■ Work to be completed: Tally how many lines in the rows below contain the string "between", treating uppercase and lowercase as different, and reply with the number alone.

■ Data to process:
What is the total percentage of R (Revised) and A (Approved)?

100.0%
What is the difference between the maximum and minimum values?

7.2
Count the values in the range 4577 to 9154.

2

* * *

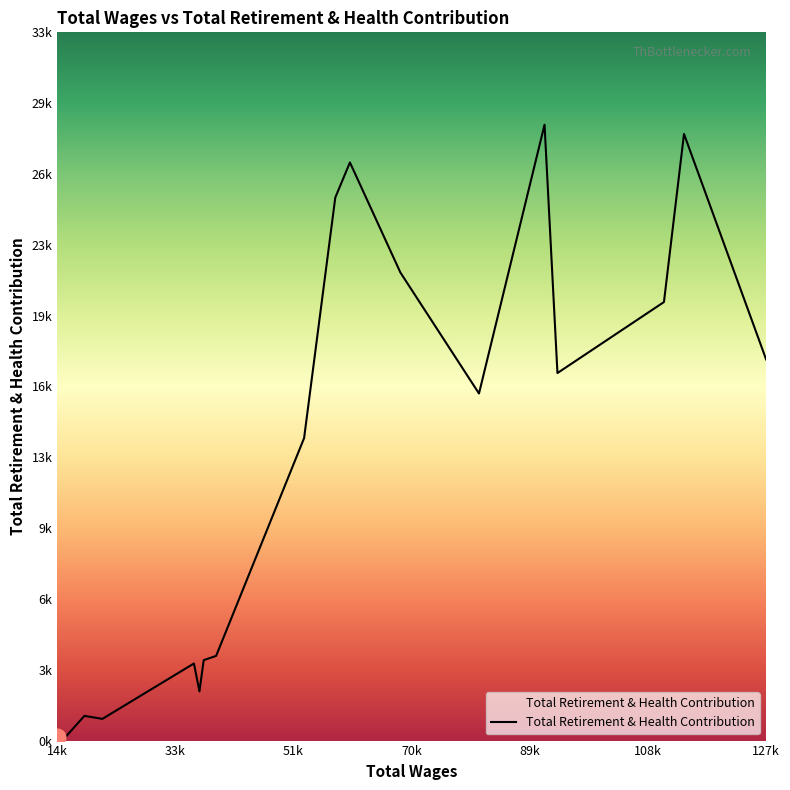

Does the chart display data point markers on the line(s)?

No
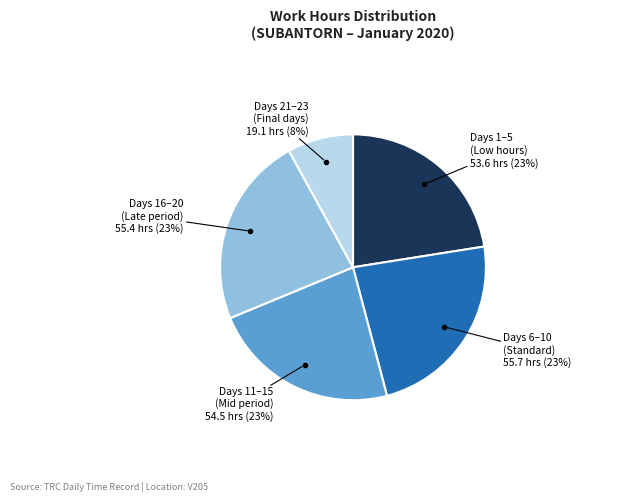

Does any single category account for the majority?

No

==

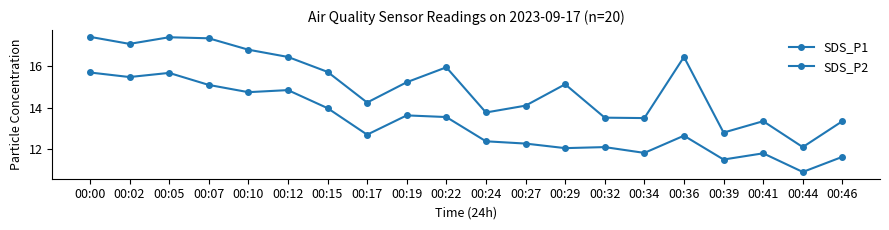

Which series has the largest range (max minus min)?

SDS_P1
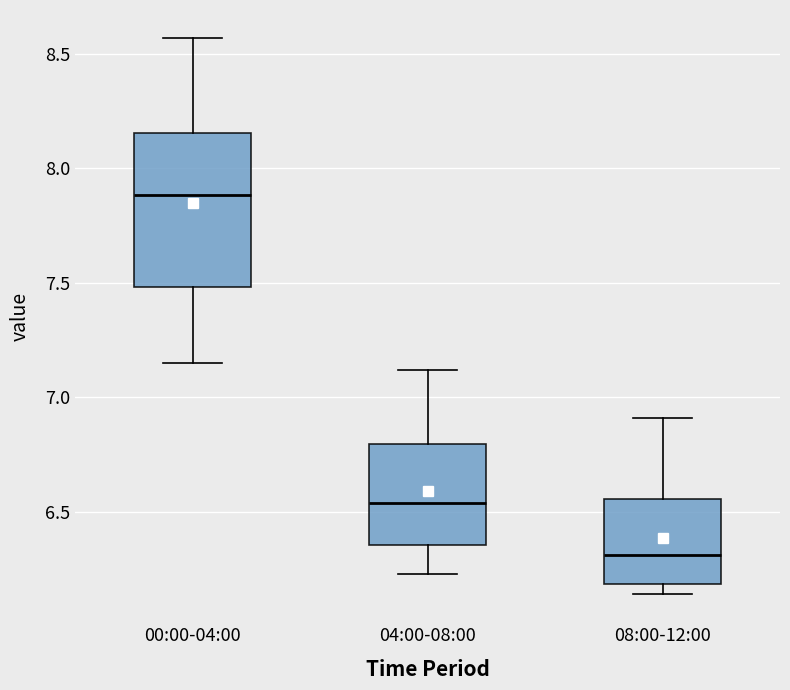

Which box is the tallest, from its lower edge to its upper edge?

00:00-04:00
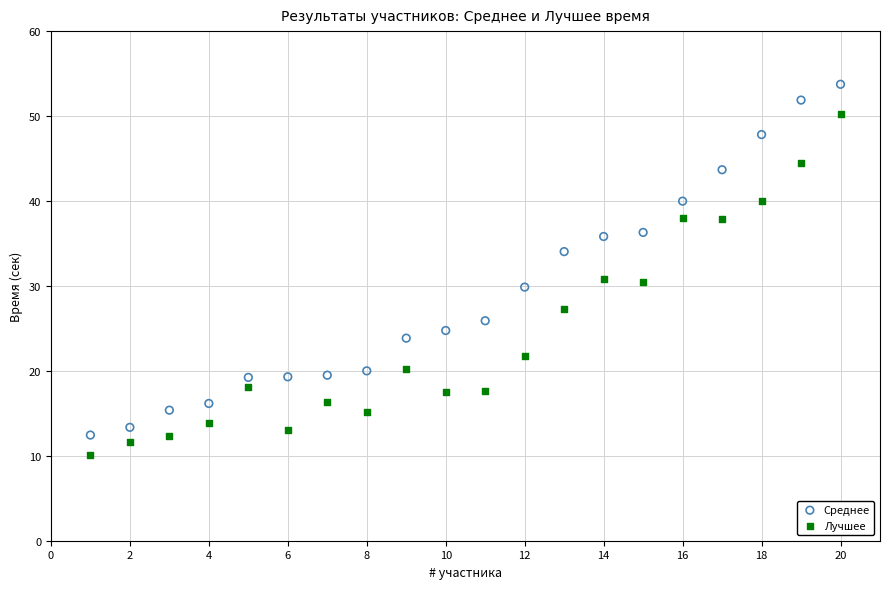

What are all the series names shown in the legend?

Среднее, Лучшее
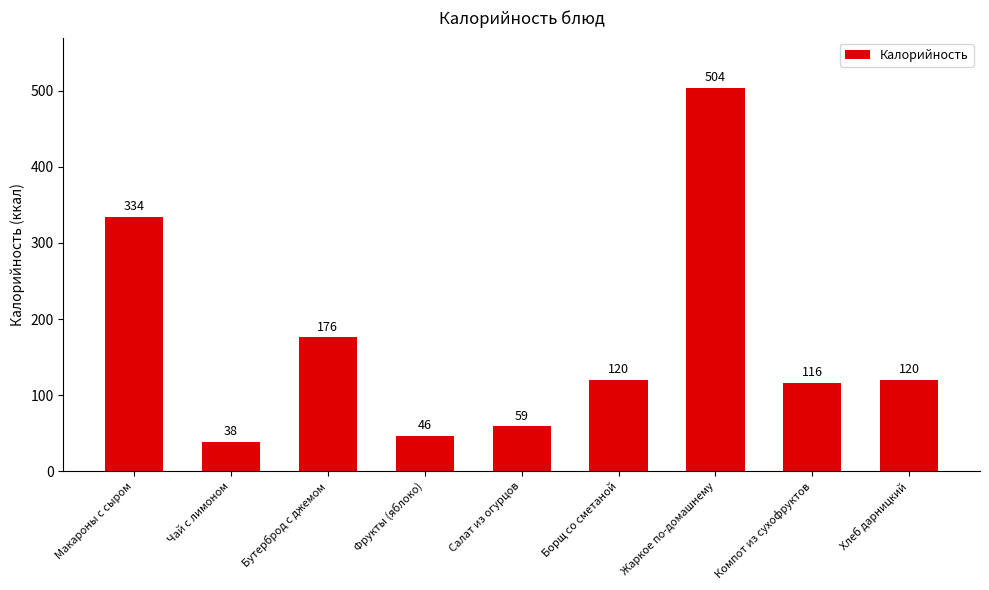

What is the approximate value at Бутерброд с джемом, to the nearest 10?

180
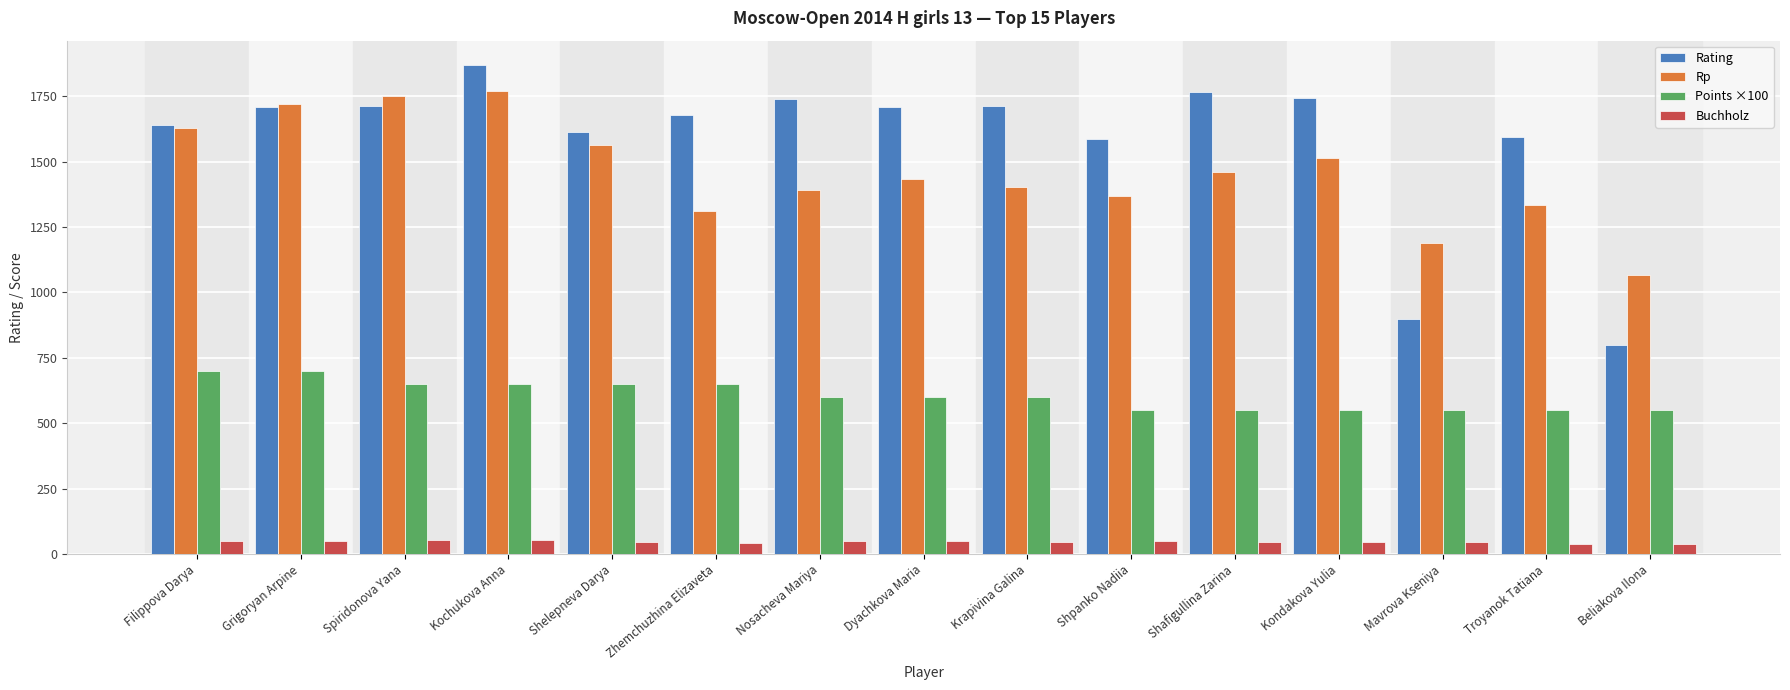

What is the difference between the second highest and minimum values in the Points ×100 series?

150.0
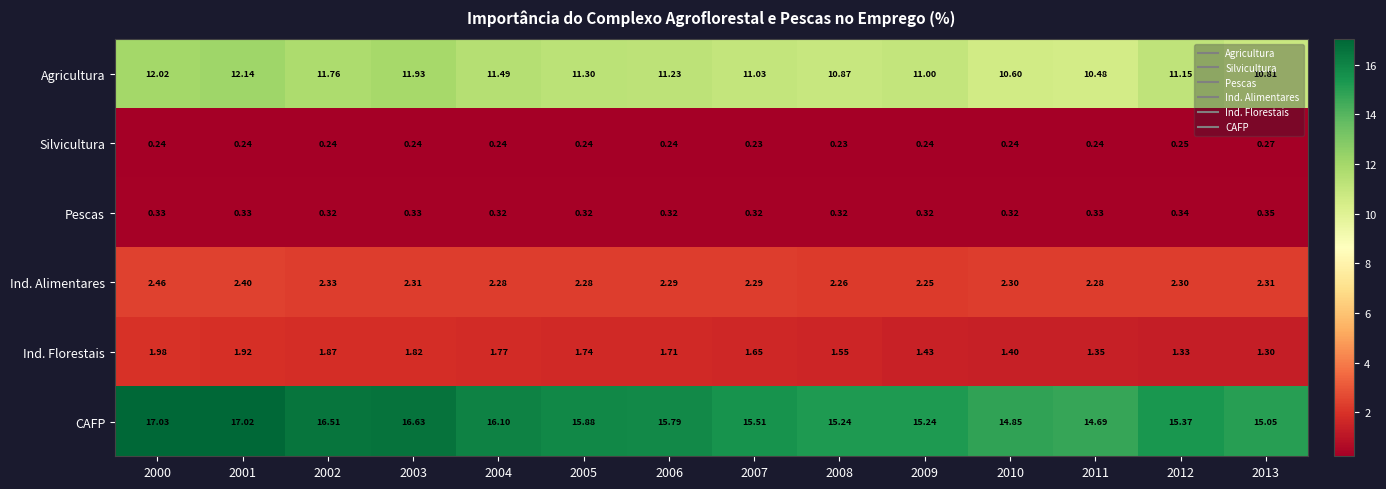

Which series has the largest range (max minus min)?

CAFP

■ Reply: 2